The result should consist solely of the line containing "text_box [1030, 491, 1419, 669]" and the lines that follow it below, each reproduced exactly, the last line included.

Saved data entries
::::

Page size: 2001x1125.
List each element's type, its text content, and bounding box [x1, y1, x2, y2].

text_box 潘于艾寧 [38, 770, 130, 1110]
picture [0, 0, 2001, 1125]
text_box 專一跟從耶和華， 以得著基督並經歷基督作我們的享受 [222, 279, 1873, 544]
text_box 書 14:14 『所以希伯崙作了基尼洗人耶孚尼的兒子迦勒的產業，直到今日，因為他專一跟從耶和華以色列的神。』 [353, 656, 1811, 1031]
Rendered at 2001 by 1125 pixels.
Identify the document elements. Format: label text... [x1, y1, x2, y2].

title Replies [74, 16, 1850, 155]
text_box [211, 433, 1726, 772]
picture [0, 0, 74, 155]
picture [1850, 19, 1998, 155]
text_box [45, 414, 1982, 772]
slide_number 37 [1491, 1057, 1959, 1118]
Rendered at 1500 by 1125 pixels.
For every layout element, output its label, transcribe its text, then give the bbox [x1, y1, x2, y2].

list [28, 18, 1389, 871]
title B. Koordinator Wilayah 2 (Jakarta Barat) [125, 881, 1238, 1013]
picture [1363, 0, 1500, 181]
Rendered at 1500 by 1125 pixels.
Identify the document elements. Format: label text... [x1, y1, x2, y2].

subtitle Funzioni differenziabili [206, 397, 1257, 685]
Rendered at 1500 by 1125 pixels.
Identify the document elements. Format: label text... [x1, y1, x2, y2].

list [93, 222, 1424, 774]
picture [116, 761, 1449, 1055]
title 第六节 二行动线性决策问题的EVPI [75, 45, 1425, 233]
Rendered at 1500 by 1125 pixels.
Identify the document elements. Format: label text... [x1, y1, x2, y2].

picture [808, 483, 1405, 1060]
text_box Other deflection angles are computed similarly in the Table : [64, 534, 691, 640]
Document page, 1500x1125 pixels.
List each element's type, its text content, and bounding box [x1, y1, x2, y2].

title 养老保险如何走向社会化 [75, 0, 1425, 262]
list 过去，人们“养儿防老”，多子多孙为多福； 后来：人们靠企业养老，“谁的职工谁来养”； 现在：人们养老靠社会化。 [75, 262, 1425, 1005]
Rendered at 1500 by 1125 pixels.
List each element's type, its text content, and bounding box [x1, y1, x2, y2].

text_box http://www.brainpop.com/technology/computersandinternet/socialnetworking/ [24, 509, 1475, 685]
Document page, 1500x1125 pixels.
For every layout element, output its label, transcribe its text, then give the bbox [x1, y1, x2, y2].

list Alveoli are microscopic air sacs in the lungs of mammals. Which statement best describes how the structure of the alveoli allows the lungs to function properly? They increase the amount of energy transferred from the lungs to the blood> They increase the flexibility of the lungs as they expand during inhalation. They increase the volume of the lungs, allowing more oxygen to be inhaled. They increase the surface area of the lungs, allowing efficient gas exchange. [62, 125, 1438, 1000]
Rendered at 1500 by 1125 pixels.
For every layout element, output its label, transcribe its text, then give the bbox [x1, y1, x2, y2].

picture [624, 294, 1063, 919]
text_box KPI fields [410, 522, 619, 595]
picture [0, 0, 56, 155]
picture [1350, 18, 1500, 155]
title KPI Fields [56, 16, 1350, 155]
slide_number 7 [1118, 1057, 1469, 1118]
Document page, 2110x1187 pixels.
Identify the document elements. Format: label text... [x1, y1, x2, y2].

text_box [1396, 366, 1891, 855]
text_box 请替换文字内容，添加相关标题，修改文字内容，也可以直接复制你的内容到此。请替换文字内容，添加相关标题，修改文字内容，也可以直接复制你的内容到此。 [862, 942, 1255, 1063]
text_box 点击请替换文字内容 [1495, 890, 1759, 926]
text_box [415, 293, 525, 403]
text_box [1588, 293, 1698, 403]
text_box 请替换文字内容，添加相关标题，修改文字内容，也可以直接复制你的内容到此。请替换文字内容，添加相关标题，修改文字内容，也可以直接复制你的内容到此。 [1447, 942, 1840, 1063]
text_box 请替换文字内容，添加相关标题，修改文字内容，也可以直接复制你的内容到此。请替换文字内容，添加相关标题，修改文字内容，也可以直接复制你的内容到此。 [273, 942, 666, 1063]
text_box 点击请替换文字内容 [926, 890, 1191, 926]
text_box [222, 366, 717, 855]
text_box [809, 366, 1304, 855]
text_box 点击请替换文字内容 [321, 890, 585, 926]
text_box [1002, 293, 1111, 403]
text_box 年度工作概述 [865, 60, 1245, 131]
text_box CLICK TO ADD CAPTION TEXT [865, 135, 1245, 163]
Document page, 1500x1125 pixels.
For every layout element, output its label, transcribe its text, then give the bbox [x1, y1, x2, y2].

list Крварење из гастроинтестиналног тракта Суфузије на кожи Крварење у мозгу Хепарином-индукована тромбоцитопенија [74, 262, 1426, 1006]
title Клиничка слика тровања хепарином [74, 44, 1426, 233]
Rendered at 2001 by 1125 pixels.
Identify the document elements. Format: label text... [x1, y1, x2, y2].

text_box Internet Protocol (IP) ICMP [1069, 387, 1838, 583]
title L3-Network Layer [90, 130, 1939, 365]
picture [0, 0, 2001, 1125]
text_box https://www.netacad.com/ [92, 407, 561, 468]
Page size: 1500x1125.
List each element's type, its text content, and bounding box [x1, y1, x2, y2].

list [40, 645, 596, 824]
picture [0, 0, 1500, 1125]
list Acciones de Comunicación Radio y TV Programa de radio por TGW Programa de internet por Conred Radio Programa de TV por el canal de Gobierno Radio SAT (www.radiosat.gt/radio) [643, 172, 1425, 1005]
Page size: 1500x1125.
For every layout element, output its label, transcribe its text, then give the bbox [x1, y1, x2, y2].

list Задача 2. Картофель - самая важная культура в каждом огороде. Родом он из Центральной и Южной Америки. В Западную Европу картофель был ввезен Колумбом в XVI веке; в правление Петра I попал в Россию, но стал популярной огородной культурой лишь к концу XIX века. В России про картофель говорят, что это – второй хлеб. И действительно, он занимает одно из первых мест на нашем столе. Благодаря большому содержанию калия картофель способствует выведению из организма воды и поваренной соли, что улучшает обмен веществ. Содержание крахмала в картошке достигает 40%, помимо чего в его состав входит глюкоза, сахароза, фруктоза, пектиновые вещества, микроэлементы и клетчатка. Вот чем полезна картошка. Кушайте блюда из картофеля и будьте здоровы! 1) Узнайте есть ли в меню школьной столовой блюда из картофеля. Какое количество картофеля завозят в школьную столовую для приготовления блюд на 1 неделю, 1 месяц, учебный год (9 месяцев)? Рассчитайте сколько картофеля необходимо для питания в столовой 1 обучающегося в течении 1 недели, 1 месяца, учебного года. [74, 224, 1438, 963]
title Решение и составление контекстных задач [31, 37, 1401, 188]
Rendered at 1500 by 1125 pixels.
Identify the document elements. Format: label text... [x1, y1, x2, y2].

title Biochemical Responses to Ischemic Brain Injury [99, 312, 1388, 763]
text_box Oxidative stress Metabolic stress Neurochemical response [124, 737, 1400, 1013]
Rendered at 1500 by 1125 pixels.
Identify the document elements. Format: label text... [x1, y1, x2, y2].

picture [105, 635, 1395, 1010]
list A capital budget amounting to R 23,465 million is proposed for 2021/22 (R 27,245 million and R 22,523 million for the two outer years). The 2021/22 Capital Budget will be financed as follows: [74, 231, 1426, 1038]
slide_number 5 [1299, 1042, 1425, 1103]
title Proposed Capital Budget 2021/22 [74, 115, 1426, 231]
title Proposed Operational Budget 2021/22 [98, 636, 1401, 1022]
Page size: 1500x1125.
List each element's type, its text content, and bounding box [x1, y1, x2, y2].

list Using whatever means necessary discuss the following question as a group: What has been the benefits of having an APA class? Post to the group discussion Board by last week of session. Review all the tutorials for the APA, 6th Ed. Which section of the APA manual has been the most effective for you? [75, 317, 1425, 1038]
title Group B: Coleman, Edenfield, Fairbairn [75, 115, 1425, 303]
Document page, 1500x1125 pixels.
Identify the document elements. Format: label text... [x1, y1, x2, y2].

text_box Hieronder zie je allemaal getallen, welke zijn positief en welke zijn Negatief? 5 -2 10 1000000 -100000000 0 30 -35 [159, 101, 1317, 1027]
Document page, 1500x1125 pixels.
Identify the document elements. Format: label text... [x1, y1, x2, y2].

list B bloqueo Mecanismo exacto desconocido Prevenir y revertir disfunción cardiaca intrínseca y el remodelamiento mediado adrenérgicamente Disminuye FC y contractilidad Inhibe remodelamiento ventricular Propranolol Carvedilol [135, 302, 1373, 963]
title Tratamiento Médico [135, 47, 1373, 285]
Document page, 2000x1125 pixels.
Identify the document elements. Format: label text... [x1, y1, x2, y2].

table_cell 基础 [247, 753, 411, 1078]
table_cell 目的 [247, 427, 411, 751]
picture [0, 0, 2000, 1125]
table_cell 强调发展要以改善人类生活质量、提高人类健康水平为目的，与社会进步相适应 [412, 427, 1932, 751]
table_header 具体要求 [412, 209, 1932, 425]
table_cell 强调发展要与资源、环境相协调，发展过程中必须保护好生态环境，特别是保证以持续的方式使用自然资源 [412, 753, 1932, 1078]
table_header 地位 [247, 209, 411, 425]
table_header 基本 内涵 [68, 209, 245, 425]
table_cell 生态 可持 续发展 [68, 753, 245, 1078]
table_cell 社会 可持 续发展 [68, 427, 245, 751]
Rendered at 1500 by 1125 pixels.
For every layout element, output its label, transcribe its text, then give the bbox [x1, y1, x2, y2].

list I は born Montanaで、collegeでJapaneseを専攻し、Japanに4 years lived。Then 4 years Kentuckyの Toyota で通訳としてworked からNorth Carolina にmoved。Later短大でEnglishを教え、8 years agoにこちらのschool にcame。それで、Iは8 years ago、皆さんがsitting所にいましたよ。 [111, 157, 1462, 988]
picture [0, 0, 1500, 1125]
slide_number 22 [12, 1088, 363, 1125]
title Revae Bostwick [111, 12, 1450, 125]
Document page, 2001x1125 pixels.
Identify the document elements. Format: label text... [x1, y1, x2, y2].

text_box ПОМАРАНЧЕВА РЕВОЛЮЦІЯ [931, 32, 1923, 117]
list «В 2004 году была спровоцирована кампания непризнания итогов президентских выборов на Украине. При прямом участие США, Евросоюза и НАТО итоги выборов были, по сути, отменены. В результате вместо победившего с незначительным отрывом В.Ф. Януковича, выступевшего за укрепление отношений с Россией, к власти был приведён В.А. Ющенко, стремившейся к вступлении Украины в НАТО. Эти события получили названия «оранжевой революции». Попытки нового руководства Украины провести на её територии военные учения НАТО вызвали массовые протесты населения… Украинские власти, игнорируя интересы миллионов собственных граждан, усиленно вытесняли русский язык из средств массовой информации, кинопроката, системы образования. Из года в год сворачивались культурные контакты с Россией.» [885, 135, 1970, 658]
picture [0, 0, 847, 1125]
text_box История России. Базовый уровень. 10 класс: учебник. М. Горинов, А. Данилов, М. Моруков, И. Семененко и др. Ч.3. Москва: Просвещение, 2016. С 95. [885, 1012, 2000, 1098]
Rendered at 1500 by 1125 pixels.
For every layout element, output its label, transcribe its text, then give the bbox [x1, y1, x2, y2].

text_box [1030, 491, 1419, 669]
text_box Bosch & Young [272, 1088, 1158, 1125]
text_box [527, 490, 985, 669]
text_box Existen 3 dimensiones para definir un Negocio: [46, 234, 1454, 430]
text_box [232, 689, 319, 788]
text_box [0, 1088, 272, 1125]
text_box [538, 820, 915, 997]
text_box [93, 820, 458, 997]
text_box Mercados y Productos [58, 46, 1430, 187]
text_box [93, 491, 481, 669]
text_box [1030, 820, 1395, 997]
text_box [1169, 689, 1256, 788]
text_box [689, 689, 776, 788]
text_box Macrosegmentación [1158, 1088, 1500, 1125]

::::

> EXPECTED OUTPUT:
text_box [1030, 491, 1419, 669]
text_box Bosch & Young [272, 1088, 1158, 1125]
text_box [527, 490, 985, 669]
text_box Existen 3 dimensiones para definir un Negocio: [46, 234, 1454, 430]
text_box [232, 689, 319, 788]
text_box [0, 1088, 272, 1125]
text_box [538, 820, 915, 997]
text_box [93, 820, 458, 997]
text_box Mercados y Productos [58, 46, 1430, 187]
text_box [93, 491, 481, 669]
text_box [1030, 820, 1395, 997]
text_box [1169, 689, 1256, 788]
text_box [689, 689, 776, 788]
text_box Macrosegmentación [1158, 1088, 1500, 1125]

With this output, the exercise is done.